▶ TEXTE SOURCE:
══════════════════════════════
18.03.2024 Auteur: Viktor Goncharov

La Corne de l’Afrique dans le bourbier des rivalités géopolitiques. Cinquième partie : États-Unis-Éthiopie : l’effondrement de la politique des deux poids, deux mesures et de l’hypocrisie

États-Unis-Éthiopie

L’Éthiopie est l’une des plus grandes économies d’Afrique et le deuxième pays le plus peuplé (1er Nigéria). L’Éthiopie s’est récemment retrouvée au centre d’une confrontation géopolitique entre les principaux dirigeants mondiaux, les États-Unis et la Chine, ainsi que les puissances régionales de la Corne de l’Afrique. Cette confrontation est liée à la lutte pour le contrôle de la route maritime stratégiquement importante entre l’océan Indien et la Méditerranée.

Au cours des trois dernières décennies, l’Éthiopie a été non seulement l’un des plus proches alliés des États-Unis en Afrique, mais aussi le principal bénéficiaire de l’aide américaine sur le continent et un pilier de la politique de sécurité américaine dans la Corne de l’Afrique dans la lutte contre le terrorisme, en particulier contre l’organisation somalienne « Al-Shabaab » (une organisation interdite en Russie).

Des troubles ont commencé à surgir entre les pays lorsque l’administration Trump s’est rangée du côté de l’Égypte au sujet de l’attribution des ressources en eau du Nil Bleu dans le cadre de la construction du grand barrage éthiopien de la Renaissance.

Selon le New York Times, le conflit s’est aggravé en novembre 2020 lorsque les hostilités ont commencé dans la région du Tigré. Accusant l’Éthiopie de « violations flagrantes des droits de l’homme internationalement reconnus » dans la région du Tigré, Washington a exclu le pays, ainsi que le Mali et la Guinée, de l’accord sur l’accès en franchise de droits des produits éthiopiens au marché américain, menaçant ainsi 200 000 Éthiopiens des secteurs du textile et de l’habillement et 700 000 travailleurs des secteurs de la restauration, des services et des transports, ce qui, selon le journal, a poussé Addis-Abeba à « piquer une crise de colère ».

Selon une étude de la publication canadienne Global Research, avant l’arrivée au pouvoir d’Abiy Ahmed, l’Éthiopie avait été dirigée pendant 27 ans par l’un des régimes les plus répressifs d’Afrique, le Front de libération du peuple du Tigré (FLPT), d’abord dirigé par Meles Zenawi, puis par Haile Mariam Dessalegn, de fidèles alliés des États-Unis contre lesquels Washington n’a pas imposé de sanctions.
══════════════════════════════
▶ EXERCICE 1:
Recopiez le passage de l'article sur l'Éthiopie et les États-Unis en commençant par « Au cours des » et en allant jusqu'à « de la Renaissance. ».
▶ EXERCICE 2:
Prolongez l'article sur les relations entre les États-Unis et l'Éthiopie à partir de sa dernière phrase.
Les lignes ci-dessous ne sont pas nécessaires.

▶ LIGNES EXTRAITES:
══════════════════════════════
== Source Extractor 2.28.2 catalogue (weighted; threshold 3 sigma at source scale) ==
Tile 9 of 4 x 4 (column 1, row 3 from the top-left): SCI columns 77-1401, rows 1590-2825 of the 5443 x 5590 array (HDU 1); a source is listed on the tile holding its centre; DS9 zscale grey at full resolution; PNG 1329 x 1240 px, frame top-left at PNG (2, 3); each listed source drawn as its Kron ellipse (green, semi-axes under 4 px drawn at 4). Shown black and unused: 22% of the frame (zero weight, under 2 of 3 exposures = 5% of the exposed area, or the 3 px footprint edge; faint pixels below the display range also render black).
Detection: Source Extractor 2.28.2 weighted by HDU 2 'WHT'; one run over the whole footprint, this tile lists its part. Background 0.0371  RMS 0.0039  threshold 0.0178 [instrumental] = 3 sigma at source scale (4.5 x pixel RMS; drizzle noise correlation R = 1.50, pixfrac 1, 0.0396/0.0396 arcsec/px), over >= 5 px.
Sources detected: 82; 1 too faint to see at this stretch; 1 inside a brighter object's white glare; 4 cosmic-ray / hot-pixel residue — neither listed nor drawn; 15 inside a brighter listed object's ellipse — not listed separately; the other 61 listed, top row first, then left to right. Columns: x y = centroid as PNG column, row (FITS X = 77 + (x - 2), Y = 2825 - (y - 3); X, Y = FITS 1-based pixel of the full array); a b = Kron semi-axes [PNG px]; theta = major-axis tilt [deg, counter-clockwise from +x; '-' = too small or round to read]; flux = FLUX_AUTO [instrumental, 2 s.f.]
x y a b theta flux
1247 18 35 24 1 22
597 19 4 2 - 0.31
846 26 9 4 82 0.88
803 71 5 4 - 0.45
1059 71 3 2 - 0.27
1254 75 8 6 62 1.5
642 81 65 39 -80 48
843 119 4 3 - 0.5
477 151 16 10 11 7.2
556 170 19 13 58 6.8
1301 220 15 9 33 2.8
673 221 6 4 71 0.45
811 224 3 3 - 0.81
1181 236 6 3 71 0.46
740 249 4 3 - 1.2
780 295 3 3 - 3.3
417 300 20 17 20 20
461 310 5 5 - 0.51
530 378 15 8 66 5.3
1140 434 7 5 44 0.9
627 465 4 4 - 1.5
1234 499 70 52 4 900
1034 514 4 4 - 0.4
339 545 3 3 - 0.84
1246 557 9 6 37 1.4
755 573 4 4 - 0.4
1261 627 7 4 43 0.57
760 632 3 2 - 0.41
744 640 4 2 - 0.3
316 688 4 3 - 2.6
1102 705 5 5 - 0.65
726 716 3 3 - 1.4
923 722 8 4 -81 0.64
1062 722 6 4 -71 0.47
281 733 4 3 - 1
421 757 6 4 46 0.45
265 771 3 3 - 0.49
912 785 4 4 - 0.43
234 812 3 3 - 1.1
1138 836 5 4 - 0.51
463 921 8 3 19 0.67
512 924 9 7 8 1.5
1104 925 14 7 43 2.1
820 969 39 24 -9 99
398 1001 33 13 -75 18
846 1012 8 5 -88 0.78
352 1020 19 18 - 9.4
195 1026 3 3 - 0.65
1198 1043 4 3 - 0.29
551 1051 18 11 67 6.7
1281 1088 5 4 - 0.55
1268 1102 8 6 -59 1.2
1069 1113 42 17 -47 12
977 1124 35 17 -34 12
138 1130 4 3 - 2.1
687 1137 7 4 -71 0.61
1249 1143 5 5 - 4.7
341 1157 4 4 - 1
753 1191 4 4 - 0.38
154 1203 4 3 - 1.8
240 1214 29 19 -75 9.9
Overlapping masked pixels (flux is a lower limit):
══════════════════════════════
▶ RÉPONSE RÉDIGÉE 1:
Au cours des trois dernières décennies, l’Éthiopie a été non seulement l’un des plus proches alliés des États-Unis en Afrique, mais aussi le principal bénéficiaire de l’aide américaine sur le continent et un pilier de la politique de sécurité américaine dans la Corne de l’Afrique dans la lutte contre le terrorisme, en particulier contre l’organisation somalienne « Al-Shabaab » (une organisation interdite en Russie).

Des troubles ont commencé à surgir entre les pays lorsque l’administration Trump s’est rangée du côté de l’Égypte au sujet de l’attribution des ressources en eau du Nil Bleu dans le cadre de la construction du grand barrage éthiopien de la Renaissance.

▶ RÉPONSE RÉDIGÉE 2:
Le Premier ministre Meles Zenawi, tout en obtenant de « brillants résultats » aux élections, a largement recouru à l’intimidation et aux arrestations directes contre ses opposants politiques. Comme le reconnaît le New York Times, il a lui-même « rédigé les lois du pays et administré la justice lui-même ». Il était tellement sollicité par l’administration américaine pour sa politique en Afrique que, tout en recevant plus de 800 millions de dollars d’aide par an, principalement pour l’achat d’équipements militaires américains, il a brouillé le signal de la station de radio « la Voix de l’Amérique » parce qu’il n’aimait pas ses émissions. Et ce, alors que les organisations américaines de défense des droits de l’homme ne cessaient de réclamer la suppression de l’aide à ce régime répressif.

Aujourd’hui, pour promouvoir leurs intérêts en Éthiopie, les États-Unis utilisent activement la diaspora de l’opposition éthiopienne, dont le nombre, selon diverses sources, oscille entre 250 000 et 500 000 personnes. Outre l’utilisation des réseaux sociaux pour promouvoir son idéologie, elle sert essentiellement de canal de couverture à Washington pour parrainer les organisations d’opposition qui lui sont proches à l’intérieur du pays.

À cet égard, la déclaration du directeur de l’American Amhara Association, un groupe de pression soutenant la milice antigouvernementale FANO, selon laquelle « avec le soutien des agriculteurs et de l’ensemble du peuple Amhara, elle tentera de vaincre les forces de sécurité fédérales et leur alliance, et finalement de chasser Abiy Ahmed du pouvoir », mérite d’être soulignée.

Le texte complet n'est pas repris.